### THE TASK:
Report how many lines in the records below hold "sosyal", with no other output.

### RECORDS PROVIDED:
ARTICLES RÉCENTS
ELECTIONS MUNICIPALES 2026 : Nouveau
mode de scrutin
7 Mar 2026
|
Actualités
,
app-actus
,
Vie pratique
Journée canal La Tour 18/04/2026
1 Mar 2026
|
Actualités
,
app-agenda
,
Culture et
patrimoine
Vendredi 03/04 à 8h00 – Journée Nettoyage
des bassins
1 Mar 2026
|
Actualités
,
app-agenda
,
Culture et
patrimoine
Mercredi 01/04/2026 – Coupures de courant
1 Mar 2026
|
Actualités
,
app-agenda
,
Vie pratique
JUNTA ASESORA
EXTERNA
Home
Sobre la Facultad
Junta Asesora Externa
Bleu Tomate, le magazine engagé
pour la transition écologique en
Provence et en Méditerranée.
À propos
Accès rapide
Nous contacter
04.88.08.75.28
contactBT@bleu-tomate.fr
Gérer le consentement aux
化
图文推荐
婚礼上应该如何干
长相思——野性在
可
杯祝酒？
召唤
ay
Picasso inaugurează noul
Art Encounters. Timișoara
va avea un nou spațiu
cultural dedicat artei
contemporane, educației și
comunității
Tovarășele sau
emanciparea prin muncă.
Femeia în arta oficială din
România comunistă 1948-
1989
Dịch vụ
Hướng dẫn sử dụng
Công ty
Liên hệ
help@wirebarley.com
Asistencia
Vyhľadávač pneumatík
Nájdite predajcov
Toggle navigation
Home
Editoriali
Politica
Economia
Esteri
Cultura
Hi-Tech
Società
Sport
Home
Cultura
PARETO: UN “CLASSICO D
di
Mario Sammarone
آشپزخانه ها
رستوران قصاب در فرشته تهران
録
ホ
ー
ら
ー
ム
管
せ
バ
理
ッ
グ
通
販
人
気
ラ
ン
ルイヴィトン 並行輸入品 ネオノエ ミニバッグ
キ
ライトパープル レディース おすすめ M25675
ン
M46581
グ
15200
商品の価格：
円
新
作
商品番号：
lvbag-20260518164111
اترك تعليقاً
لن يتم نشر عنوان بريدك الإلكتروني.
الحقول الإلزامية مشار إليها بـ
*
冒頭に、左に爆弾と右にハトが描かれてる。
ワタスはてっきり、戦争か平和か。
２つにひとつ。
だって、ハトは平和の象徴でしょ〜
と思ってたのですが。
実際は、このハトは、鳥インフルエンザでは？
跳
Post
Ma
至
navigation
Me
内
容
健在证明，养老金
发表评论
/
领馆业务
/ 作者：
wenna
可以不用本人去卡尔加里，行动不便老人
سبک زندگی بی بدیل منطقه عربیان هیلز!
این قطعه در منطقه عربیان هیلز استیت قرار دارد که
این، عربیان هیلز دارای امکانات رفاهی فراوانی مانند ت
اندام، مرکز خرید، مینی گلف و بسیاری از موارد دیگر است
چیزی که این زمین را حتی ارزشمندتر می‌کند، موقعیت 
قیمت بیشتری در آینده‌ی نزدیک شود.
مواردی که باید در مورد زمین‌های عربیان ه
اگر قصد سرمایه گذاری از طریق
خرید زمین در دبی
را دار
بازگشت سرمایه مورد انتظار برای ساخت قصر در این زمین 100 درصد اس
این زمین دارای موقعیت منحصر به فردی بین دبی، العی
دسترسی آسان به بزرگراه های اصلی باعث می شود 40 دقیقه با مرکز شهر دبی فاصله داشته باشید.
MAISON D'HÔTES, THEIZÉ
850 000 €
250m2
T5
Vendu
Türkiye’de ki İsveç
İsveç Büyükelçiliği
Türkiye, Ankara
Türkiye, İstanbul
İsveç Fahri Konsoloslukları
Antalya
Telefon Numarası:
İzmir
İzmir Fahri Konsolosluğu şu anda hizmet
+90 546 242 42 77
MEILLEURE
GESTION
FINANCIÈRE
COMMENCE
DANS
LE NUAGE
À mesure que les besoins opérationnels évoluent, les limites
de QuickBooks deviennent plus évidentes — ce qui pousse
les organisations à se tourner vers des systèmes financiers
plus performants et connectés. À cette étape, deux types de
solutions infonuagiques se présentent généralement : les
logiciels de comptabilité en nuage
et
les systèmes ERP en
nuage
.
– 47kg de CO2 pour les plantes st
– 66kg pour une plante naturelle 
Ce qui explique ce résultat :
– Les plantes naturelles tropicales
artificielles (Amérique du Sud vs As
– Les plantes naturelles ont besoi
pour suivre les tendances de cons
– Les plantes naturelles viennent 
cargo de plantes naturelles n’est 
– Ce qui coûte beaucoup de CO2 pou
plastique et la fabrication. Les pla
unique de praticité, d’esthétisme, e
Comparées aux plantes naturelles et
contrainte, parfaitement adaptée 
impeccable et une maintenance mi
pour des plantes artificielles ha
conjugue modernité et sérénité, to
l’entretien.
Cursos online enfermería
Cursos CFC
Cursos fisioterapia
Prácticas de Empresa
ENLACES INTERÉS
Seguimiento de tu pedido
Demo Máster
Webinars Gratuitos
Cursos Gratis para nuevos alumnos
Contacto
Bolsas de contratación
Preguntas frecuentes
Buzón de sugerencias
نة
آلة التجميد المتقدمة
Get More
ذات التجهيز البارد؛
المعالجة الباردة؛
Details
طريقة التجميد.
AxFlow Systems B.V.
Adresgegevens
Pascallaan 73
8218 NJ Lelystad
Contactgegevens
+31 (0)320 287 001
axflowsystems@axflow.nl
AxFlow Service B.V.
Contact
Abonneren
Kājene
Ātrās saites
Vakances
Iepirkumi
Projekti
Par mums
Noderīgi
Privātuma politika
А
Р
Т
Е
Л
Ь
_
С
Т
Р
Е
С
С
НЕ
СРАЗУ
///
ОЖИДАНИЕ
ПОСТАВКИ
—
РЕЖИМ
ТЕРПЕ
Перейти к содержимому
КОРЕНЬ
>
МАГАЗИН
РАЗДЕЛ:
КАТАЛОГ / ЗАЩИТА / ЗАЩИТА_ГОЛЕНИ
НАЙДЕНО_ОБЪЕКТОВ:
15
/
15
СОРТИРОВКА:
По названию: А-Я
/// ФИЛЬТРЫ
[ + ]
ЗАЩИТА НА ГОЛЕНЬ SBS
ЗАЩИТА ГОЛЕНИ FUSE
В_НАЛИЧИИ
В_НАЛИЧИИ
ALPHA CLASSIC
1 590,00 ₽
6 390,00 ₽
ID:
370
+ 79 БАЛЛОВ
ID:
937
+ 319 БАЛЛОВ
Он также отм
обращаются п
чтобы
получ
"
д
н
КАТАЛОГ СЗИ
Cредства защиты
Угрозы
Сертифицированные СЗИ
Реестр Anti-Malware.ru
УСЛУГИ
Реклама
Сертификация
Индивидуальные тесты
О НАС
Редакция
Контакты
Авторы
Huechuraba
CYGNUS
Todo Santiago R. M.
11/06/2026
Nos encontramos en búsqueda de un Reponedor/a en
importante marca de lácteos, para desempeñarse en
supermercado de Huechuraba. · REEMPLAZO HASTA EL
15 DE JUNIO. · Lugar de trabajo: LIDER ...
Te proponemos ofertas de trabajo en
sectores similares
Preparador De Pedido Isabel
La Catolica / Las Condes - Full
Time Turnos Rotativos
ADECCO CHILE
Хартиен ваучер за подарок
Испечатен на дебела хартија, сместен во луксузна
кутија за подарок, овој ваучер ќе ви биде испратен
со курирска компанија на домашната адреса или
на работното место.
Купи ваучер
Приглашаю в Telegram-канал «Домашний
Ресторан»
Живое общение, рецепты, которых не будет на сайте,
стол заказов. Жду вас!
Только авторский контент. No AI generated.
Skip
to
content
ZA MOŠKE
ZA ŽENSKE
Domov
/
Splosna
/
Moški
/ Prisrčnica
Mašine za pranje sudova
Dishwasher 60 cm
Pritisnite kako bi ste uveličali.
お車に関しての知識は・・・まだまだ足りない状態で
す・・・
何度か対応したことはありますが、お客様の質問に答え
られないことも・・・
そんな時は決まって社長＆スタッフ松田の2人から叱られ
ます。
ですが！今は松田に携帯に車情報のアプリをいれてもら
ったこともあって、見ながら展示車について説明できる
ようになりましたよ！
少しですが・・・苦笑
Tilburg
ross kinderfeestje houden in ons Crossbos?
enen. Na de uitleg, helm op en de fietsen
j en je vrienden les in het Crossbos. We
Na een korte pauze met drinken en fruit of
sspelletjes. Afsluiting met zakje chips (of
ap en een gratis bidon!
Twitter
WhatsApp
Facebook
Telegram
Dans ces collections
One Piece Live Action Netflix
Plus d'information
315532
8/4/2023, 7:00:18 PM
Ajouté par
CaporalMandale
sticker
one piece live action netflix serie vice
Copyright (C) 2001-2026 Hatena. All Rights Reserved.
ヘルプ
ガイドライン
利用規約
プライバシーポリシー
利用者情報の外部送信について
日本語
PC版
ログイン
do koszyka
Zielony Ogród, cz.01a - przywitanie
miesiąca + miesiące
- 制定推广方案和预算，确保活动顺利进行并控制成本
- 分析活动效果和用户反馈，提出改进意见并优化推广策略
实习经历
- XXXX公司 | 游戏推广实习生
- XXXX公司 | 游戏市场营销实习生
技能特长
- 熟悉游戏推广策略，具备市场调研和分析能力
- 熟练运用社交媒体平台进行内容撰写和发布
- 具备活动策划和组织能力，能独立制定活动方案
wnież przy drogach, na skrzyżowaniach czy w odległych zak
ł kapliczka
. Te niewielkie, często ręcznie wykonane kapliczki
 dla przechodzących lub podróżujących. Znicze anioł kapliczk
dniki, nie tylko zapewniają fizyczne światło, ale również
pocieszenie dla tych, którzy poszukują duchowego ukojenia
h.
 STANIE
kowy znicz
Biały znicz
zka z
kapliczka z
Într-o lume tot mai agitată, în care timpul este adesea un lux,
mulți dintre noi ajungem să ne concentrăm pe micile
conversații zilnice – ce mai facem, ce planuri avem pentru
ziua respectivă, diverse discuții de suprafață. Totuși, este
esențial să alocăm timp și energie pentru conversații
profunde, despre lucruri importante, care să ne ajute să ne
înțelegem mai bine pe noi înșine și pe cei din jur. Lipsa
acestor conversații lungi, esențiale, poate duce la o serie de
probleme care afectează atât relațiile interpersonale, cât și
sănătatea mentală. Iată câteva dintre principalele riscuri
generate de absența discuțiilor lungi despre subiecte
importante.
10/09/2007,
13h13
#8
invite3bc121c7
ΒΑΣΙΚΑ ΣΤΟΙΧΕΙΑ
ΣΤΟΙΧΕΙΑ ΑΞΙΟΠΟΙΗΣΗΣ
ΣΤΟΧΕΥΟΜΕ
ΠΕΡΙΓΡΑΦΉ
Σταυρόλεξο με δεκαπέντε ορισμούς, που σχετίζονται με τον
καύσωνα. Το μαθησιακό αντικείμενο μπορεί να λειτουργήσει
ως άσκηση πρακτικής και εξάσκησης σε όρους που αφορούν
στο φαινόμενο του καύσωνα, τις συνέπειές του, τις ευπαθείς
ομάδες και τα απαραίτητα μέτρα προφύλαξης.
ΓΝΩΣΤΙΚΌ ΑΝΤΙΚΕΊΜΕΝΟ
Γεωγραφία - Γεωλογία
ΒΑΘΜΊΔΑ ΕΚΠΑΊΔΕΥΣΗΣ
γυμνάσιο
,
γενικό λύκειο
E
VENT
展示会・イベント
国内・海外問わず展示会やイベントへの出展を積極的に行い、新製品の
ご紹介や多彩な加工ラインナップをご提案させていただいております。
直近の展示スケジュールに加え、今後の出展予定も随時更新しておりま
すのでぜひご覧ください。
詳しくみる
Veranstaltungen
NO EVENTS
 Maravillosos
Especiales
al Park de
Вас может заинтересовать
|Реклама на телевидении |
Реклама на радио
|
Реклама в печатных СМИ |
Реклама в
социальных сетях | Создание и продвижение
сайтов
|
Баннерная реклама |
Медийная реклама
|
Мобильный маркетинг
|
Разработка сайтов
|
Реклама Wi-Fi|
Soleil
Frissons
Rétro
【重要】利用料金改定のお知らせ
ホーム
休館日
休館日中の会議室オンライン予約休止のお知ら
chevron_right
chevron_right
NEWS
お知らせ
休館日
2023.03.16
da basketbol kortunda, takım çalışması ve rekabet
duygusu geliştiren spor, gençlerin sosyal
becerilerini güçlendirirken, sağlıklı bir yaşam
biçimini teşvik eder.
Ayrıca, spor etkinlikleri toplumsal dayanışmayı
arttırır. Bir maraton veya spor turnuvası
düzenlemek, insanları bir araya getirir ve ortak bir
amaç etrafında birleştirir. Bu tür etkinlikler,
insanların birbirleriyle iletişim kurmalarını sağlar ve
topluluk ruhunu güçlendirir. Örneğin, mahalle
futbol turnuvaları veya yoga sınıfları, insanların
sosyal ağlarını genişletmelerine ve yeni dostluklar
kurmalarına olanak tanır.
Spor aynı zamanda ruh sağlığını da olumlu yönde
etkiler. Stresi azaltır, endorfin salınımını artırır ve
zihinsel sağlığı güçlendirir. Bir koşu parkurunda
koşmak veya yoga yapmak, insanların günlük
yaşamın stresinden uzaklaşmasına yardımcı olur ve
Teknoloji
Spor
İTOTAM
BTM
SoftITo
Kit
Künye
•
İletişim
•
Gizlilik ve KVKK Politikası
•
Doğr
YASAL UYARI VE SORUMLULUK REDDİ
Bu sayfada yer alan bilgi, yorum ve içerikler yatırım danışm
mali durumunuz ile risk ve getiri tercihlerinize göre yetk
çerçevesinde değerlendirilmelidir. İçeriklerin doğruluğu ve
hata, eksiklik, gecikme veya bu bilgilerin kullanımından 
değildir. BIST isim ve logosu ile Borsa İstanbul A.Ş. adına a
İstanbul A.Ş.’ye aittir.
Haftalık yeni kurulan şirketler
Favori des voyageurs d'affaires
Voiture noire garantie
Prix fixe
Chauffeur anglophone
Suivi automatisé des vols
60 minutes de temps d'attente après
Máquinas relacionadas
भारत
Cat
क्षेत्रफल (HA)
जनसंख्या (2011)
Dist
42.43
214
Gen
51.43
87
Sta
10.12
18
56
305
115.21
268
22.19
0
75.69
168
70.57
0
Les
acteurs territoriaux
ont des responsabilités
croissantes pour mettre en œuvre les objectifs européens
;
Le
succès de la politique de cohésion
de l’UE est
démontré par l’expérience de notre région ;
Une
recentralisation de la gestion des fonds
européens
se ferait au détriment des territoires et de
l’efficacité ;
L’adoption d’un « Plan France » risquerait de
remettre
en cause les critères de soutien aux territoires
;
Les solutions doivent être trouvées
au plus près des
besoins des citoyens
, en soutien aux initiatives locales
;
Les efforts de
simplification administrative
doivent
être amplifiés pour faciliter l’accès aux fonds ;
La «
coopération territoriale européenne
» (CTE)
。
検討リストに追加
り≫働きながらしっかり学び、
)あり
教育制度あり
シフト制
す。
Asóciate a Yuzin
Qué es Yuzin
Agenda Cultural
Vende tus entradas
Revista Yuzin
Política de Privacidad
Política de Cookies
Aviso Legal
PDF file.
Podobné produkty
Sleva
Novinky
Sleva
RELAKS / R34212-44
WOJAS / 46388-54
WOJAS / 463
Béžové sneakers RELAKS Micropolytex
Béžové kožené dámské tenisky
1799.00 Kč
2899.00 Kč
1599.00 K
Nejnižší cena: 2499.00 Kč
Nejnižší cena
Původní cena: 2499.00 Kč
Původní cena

### EXERCISE ANSWER:
2